Revenue by geography puts Americas as their biggest region by market share reporting $3.2 billion this quarter growing 2.6%. EMEA Reported nearly $1.4 billion growing 1.8%. And APAC, their smallest geography reported just $760 million expanding by 84 basis points these last nine quarters.

Adobe Fundamental Valuations

Let’s look at some ratios. Shares outstanding were down by 5 million. Earnings per share were a solid $3.49 Up 156% sequentially, and nearly 24% year over year. Sales per share were $11.80 at 3.6% and 12.2% respectively. Cash per share also grew to nearly $17 up 24% quarter over quarter and 43% year over year. Book value didn’t change much, standing at $32.91. Adobe’s PE is close to 40 with the SP500 around 28.38. The peg ratio at 11.97 suggests the earnings aren’t growing fast enough to justify the PE. The leverage ratios have the debt ratio at 0.14, debt to equity and 0.28 and interest coverage at 45 times. Liquidity ratios look good as well. Current ratio above 1 at 1.16, quick showing 1 and cash at 0.81. Return on Assets of 21% and return on equity at 42%. Very good. Adobe has an equity multiplier of 2.02. Return on Capital employed is 30%. Return on invested capital is 24.8%. Adobe’s effective tax rate is 21% giving us a NOPAT of $4.9 billion with an average debt and equity of $19.8 billion.

Looking at the cash flows, operating cash flows were actually lower to $1.9 billion last quarter, investing inflows reported $111 million and financing outflows posted $642 million. Free cash flow to the firm was up 40% to $7.6 billion. Very solid indeed.
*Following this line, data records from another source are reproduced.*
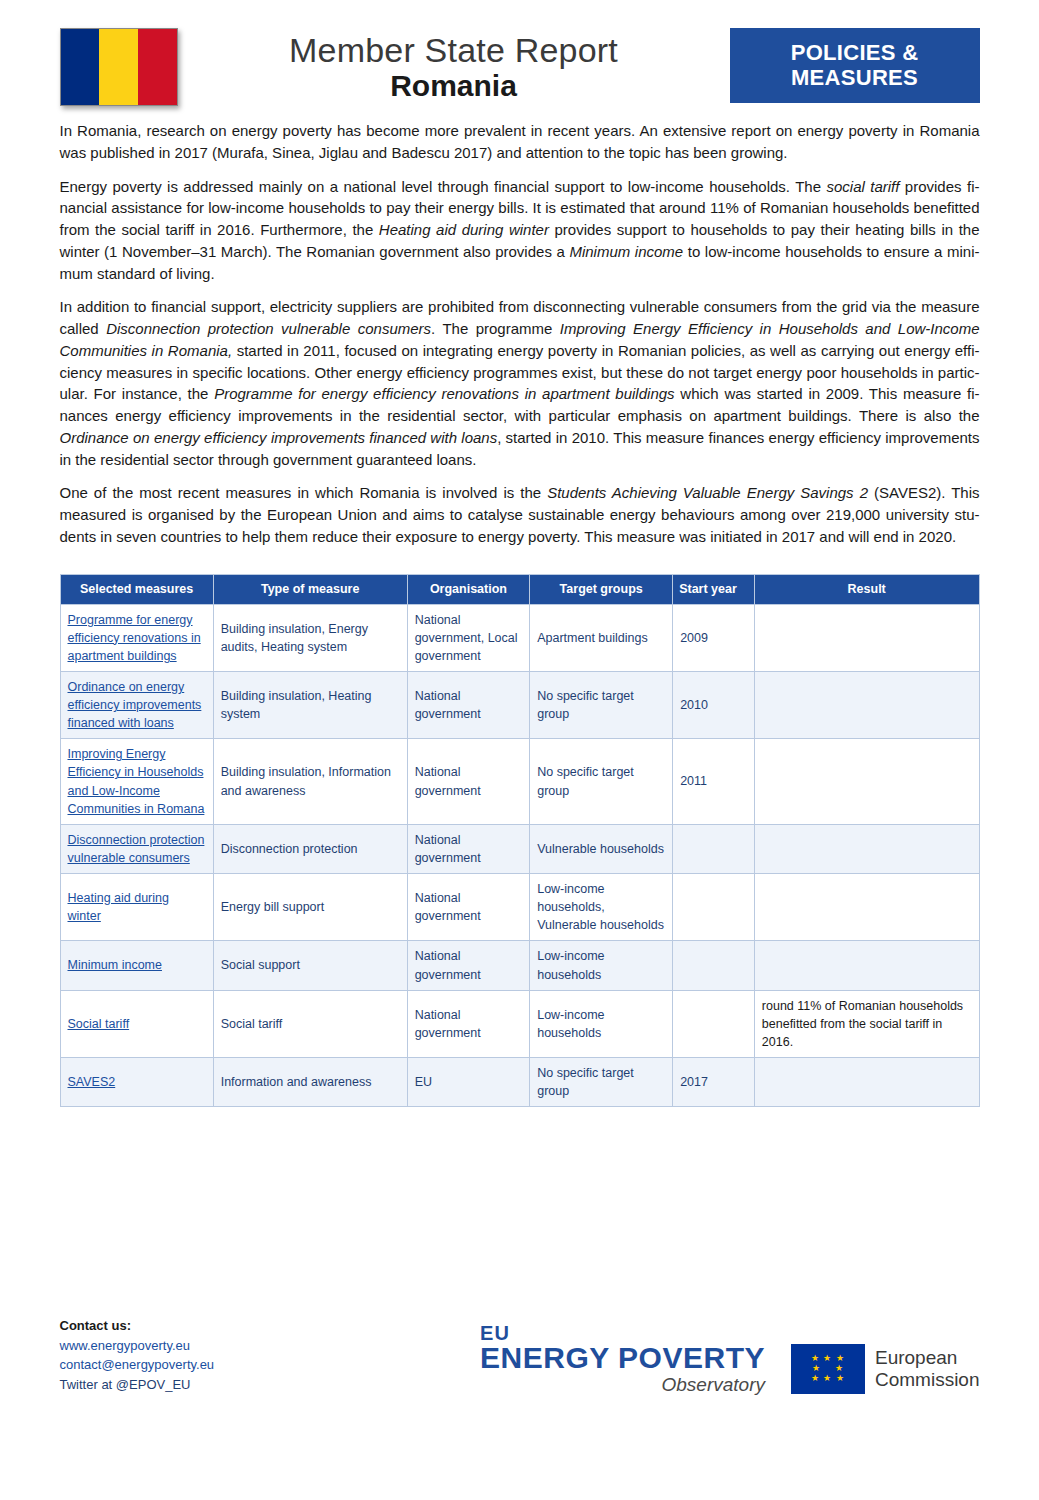Member State Report
Romania
POLICIES &
MEASURES
In Romania, research on energy poverty has become more prevalent in recent years. An extensive report on energy poverty in Romania was published in 2017 (Murafa, Sinea, Jiglau and Badescu 2017) and attention to the topic has been growing.
Energy poverty is addressed mainly on a national level through financial support to low-income households. The social tariff provides financial assistance for low-income households to pay their energy bills. It is estimated that around 11% of Romanian households benefitted from the social tariff in 2016. Furthermore, the Heating aid during winter provides support to households to pay their heating bills in the winter (1 November–31 March). The Romanian government also provides a Minimum income to low-income households to ensure a minimum standard of living.
In addition to financial support, electricity suppliers are prohibited from disconnecting vulnerable consumers from the grid via the measure called Disconnection protection vulnerable consumers. The programme Improving Energy Efficiency in Households and Low-Income Communities in Romania, started in 2011, focused on integrating energy poverty in Romanian policies, as well as carrying out energy efficiency measures in specific locations. Other energy efficiency programmes exist, but these do not target energy poor households in particular. For instance, the Programme for energy efficiency renovations in apartment buildings which was started in 2009. This measure finances energy efficiency improvements in the residential sector, with particular emphasis on apartment buildings. There is also the Ordinance on energy efficiency improvements financed with loans, started in 2010. This measure finances energy efficiency improvements in the residential sector through government guaranteed loans.
One of the most recent measures in which Romania is involved is the Students Achieving Valuable Energy Savings 2 (SAVES2). This measured is organised by the European Union and aims to catalyse sustainable energy behaviours among over 219,000 university students in seven countries to help them reduce their exposure to energy poverty. This measure was initiated in 2017 and will end in 2020.
| Selected measures | Type of measure | Organisation | Target groups | Start year | Result |
| --- | --- | --- | --- | --- | --- |
| Programme for energy efficiency renovations in apartment buildings | Building insulation, Energy audits, Heating system | National government, Local government | Apartment buildings | 2009 | |
| Ordinance on energy efficiency improvements financed with loans | Building insulation, Heating system | National government | No specific target group | 2010 | |
| Improving Energy Efficiency in Households and Low-Income Communities in Romana | Building insulation, Information and awareness | National government | No specific target group | 2011 | |
| Disconnection protection vulnerable consumers | Disconnection protection | National government | Vulnerable households | | |
| Heating aid during winter | Energy bill support | National government | Low-income households, Vulnerable households | | |
| Minimum income | Social support | National government | Low-income households | | |
| Social tariff | Social tariff | National government | Low-income households | | round 11% of Romanian households benefitted from the social tariff in 2016. |
| SAVES2 | Information and awareness | EU | No specific target group | 2017 | |
Contact us:
www.energypoverty.eu
contact@energypoverty.eu
Twitter at @EPOV_EU
EU ENERGY POVERTY Observatory
★ ★ ★
★ ★
★ ★ ★
European Commission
Adobe doesn’t pay a dividend. Their Enterprise value is $247 billion which is 11.6 times revenue. 12.81 times EBITDA and 32 times free cash flow.

Adobe Q3 Guidance

The company provided guidance for full year and the next quarter with revenue between $5.33 and $5.38 billion in Q3. Giving us, by our estimate of EBIT around 35.5% and earnings per share of $3.45 to $3.50 takes us to a forward PE of 40.4.

Adobe Rating

Takeaways from the Adobe report are the continued solid gross margins, steady and constant growth, Lots of cash. Instead of paying dividends, the company’s buying back shares. Adobe is participating in the generative AI boom with an uptick in revenue. On the con side, we thought the price earnings multiple was rather large with respect to the market, though a premium stock does command a premium price. We’re high pressed to find anything else wrong with Adobe. Though perhaps, the FTC, investigating Adobe’s cancellation practices and it’s recently updated terms of services agreement that suggests customers work will be used to train Adobe Firefly when your work is placed in to Adobe Stock marketplace. This approach to customers might damage their credibility and trust. That being said along with the high PE we are giving Adobe a neutral rating. We have no exposure to this company.